═════ Available data

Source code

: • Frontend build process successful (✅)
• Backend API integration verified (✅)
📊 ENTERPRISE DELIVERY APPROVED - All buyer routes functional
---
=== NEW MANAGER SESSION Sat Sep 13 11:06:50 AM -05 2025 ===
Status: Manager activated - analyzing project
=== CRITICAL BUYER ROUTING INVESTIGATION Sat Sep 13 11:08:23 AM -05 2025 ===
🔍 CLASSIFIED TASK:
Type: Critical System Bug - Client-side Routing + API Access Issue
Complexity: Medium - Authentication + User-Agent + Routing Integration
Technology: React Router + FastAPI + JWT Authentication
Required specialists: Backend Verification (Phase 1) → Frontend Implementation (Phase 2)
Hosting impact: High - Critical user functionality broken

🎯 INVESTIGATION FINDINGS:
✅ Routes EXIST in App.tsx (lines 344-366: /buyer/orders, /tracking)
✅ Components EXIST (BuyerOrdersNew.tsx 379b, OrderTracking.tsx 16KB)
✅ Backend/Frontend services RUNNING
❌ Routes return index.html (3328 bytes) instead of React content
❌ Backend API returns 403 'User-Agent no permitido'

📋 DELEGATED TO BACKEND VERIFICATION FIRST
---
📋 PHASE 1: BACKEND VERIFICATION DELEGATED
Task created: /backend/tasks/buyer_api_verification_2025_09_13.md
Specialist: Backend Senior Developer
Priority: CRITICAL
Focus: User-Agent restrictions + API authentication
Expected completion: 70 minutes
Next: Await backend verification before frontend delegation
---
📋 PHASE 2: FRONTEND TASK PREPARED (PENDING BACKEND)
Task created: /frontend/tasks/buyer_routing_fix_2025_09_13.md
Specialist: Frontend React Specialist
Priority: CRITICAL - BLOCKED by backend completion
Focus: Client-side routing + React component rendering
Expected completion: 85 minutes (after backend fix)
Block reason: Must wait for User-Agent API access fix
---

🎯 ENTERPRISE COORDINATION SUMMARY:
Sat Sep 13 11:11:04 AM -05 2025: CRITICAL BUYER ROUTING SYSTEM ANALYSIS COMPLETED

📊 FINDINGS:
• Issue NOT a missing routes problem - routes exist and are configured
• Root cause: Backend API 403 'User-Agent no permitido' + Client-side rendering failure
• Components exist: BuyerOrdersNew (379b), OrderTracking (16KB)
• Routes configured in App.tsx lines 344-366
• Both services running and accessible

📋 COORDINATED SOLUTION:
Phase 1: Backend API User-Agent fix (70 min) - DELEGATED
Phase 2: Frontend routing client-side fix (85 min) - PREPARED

══════════

# [What the task requires]
Report how many lines in the records hold the word "OrderTracking", giving the number and nothing else.

# [Result for this task]
2